Thanks to data from two different spacecraft, scientists may be getting a rare signal of the invisible material that makes up most of the universe: dark matter.

According to Space.com, newly detected X-ray emissions from more than 70 galaxy clusters could be produced by dark matter. Authors of a new study based their work on data from NASA's Chandra X-Ray Observatory and the European Space Agency's XMM-Newton Satellite.

Dark matter is tricky to pick out because it does not emit light nor does it absorb it, but it reveals itself when its gravity pulls at tangible normal matter. Even though dark matter is mostly a mystery, many experts believe it makes up at least 80 percent of the universe.

"We know that the dark matter explanation is a long shot, but the payoff would be huge if we're right," study lead author Esra Bulbul, of the Harvard-Smithsonian Center for Astrophysics (CfA) in Cambridge, Mass., said in a press release. "So we're going to keep testing this interpretation and see where it takes us."

The spike in X-ray emissions the researchers observed brought both spacecraft to the limit of the sensitivity meters, which all but rules out the possibility the readings were generated by sterile neutrinos. In past studies, Space.com reported, scientists have suggested that sterile neutrinos could emit X-rays when they decay.

"We have a lot of work to do before we can claim, with any confidence, that we've found sterile neutrinos," study co-author Maxim Markevitch, of NASA's Goddard Space Flight Center in Greenbelt, Md., said in the release. "But just the possibility of finding them has us very excited."

The researchers published their work in the Astrophysical Journal.

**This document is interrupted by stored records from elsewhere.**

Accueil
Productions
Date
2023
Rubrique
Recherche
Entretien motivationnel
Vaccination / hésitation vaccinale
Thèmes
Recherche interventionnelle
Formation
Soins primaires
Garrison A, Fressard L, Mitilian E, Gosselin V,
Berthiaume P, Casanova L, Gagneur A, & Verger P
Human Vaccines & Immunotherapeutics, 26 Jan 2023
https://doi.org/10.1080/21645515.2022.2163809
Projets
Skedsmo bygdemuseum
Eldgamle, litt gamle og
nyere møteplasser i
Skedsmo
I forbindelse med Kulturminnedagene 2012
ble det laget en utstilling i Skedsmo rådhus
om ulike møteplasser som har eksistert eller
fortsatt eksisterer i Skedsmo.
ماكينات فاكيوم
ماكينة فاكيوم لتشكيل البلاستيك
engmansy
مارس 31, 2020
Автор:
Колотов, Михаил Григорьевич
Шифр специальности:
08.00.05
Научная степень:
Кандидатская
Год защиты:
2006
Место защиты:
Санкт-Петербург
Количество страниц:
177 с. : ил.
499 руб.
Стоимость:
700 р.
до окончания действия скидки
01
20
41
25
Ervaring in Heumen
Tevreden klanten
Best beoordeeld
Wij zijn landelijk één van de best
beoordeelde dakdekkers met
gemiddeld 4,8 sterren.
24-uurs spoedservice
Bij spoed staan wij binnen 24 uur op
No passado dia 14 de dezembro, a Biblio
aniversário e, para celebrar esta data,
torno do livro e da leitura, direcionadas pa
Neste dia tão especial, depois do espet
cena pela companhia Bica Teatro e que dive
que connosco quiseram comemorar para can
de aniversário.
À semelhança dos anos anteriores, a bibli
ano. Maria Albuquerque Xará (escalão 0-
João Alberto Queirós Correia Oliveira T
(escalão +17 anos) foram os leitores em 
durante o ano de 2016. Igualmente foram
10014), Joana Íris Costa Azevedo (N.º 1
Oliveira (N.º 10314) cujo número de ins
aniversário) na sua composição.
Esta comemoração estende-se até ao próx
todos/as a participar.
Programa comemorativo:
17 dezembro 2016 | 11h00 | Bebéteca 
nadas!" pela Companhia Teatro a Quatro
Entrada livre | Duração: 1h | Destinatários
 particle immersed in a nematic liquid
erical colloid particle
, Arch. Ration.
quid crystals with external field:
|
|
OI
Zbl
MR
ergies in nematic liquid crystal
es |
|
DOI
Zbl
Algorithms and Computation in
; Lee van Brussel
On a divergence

"Our next step is to combine data from Chandra and JAXA's Suzaku mission for a large number of galaxy clusters to see if we find the same X-ray signal," study co-author Adam Foster, also of CfA, said in the release. "There are lots of ideas out there about what these data could represent. We may not know for certain until Astro-H launches, with a new type of X-ray detector that will be able to measure the line with more precision than currently possible."